-- Your objective --
Keep to one stretch of the data below, the lines from the one with "17: (251, 45)" up to and including the one with "34: (638, 370)", and return that stretch exactly.

-- Collected data entries --
########################################
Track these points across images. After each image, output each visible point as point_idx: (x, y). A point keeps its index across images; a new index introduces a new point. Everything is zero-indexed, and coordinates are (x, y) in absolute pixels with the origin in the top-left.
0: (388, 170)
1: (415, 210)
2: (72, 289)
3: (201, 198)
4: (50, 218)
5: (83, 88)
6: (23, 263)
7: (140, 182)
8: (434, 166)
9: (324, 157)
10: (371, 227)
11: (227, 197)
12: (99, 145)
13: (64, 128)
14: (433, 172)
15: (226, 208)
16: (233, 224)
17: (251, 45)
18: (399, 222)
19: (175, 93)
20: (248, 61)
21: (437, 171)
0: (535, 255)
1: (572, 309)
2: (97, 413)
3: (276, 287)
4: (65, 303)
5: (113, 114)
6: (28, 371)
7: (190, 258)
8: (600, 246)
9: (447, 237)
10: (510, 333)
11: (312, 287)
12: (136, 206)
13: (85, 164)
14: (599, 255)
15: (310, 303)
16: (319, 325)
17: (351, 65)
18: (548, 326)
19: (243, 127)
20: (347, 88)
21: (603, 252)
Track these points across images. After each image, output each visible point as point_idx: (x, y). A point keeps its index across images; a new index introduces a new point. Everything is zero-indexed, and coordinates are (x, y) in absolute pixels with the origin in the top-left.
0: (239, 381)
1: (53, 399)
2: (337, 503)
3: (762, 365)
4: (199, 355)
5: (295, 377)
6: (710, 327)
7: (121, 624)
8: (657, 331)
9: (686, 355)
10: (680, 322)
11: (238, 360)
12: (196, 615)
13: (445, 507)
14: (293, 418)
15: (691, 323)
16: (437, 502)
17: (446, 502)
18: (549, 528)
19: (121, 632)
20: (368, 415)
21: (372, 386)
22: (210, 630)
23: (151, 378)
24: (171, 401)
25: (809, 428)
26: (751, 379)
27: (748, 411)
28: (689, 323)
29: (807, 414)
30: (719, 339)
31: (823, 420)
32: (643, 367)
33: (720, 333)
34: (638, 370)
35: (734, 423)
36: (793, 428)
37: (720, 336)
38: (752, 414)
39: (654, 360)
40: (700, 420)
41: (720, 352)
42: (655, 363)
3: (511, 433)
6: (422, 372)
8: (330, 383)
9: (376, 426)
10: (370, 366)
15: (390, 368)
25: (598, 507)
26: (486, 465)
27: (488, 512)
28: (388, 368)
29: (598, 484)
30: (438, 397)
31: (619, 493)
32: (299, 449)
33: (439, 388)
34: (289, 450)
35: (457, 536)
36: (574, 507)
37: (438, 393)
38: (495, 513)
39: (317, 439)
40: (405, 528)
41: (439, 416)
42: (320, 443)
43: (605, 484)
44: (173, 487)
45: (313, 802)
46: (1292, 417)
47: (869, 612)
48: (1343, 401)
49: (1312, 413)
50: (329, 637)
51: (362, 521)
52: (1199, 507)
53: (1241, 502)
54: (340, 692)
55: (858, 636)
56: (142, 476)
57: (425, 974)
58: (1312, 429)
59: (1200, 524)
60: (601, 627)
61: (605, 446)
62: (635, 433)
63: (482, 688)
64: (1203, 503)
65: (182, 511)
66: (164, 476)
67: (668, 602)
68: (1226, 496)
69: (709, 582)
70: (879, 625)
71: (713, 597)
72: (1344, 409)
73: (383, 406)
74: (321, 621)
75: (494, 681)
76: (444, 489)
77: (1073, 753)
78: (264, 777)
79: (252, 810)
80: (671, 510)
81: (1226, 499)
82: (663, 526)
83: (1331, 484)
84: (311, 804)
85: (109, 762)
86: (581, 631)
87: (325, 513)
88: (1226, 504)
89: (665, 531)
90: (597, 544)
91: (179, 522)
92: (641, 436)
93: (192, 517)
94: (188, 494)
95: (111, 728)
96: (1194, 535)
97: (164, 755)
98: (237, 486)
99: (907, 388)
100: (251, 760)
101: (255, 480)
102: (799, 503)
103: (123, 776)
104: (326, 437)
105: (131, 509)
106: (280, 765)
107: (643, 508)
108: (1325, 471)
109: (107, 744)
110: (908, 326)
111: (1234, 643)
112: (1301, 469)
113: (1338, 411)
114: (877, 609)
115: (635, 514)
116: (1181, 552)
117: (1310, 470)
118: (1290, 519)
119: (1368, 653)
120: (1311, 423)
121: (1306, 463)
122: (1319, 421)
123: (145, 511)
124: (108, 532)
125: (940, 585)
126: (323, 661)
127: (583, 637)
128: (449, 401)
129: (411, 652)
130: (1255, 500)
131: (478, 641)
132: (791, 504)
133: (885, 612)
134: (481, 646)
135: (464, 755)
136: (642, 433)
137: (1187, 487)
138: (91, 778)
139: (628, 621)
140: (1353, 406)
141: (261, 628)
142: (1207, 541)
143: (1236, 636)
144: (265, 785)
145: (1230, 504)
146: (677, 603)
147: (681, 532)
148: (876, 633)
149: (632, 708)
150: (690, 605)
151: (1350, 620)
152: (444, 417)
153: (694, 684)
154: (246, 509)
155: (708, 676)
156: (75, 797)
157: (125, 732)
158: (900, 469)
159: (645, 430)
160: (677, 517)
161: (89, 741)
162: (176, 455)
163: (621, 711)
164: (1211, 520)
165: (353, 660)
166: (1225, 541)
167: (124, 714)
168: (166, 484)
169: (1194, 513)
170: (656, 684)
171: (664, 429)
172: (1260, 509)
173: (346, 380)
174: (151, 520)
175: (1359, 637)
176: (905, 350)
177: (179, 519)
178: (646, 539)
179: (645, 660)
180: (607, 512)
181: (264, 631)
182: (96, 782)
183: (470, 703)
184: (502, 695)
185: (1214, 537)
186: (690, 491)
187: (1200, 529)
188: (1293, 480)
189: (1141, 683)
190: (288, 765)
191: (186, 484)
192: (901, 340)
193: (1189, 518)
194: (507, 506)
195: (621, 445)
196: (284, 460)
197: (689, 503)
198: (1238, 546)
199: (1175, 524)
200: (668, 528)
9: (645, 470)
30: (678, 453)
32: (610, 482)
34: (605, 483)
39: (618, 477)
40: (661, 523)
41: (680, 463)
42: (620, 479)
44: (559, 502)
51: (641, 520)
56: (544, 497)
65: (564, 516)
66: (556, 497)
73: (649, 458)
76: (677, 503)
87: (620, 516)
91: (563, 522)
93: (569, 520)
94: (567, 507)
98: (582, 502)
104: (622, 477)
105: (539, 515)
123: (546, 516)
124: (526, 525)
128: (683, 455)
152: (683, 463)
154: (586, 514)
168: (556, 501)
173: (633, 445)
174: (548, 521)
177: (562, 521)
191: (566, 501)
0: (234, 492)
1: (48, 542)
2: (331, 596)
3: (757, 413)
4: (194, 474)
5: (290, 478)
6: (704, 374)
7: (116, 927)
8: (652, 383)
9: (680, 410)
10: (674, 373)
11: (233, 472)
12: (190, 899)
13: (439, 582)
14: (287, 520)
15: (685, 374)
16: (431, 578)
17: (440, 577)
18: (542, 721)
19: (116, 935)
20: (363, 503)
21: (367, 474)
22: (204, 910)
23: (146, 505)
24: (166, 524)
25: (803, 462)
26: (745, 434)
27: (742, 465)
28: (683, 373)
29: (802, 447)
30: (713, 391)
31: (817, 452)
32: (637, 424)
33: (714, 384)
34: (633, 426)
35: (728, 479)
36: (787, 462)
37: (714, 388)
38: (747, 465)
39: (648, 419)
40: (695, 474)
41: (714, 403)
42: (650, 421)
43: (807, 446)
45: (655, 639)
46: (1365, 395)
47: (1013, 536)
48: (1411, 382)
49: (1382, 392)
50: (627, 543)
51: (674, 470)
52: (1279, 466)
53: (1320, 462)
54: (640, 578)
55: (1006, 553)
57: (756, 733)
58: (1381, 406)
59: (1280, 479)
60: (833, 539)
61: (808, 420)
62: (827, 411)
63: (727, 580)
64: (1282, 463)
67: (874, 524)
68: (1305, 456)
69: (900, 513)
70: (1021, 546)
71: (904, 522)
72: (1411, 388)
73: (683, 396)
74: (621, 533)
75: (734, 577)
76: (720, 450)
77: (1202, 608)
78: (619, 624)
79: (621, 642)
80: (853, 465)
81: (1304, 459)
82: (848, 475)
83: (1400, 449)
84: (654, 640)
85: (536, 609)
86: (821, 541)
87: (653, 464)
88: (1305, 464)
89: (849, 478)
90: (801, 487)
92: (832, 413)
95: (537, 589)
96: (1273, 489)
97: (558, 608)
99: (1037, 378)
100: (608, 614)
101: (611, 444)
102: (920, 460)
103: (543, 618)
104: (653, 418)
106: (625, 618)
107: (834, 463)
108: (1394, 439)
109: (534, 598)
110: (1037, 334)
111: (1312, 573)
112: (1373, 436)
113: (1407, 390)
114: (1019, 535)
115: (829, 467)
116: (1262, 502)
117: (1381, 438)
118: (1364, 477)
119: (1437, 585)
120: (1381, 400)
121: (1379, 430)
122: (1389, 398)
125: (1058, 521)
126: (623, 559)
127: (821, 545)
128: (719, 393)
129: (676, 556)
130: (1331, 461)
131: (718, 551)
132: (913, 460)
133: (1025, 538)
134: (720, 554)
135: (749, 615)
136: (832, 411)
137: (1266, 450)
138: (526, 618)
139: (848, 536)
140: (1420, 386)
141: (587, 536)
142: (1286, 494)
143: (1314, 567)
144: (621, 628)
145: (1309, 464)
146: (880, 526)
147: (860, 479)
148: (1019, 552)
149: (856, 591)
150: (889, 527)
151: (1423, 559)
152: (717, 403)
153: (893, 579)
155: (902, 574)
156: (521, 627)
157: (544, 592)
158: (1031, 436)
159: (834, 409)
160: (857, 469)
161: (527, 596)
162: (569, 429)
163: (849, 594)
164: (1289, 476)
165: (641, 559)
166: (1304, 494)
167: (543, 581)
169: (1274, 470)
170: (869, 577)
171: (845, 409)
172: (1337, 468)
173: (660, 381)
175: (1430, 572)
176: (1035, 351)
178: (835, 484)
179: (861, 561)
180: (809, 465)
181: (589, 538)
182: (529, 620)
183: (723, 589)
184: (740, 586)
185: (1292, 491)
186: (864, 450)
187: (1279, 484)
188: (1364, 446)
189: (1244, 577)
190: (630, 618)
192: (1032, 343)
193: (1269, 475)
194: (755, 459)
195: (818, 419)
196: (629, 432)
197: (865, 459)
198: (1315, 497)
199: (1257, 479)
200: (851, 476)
########################################
-- Exercise result --
17: (251, 45)
18: (399, 222)
19: (175, 93)
20: (248, 61)
21: (437, 171)
0: (535, 255)
1: (572, 309)
2: (97, 413)
3: (276, 287)
4: (65, 303)
5: (113, 114)
6: (28, 371)
7: (190, 258)
8: (600, 246)
9: (447, 237)
10: (510, 333)
11: (312, 287)
12: (136, 206)
13: (85, 164)
14: (599, 255)
15: (310, 303)
16: (319, 325)
17: (351, 65)
18: (548, 326)
19: (243, 127)
20: (347, 88)
21: (603, 252)
Track these points across images. After each image, output each visible point as point_idx: (x, y). A point keeps its index across images; a new index introduces a new point. Everything is zero-indexed, and coordinates are (x, y) in absolute pixels with the origin in the top-left.
0: (239, 381)
1: (53, 399)
2: (337, 503)
3: (762, 365)
4: (199, 355)
5: (295, 377)
6: (710, 327)
7: (121, 624)
8: (657, 331)
9: (686, 355)
10: (680, 322)
11: (238, 360)
12: (196, 615)
13: (445, 507)
14: (293, 418)
15: (691, 323)
16: (437, 502)
17: (446, 502)
18: (549, 528)
19: (121, 632)
20: (368, 415)
21: (372, 386)
22: (210, 630)
23: (151, 378)
24: (171, 401)
25: (809, 428)
26: (751, 379)
27: (748, 411)
28: (689, 323)
29: (807, 414)
30: (719, 339)
31: (823, 420)
32: (643, 367)
33: (720, 333)
34: (638, 370)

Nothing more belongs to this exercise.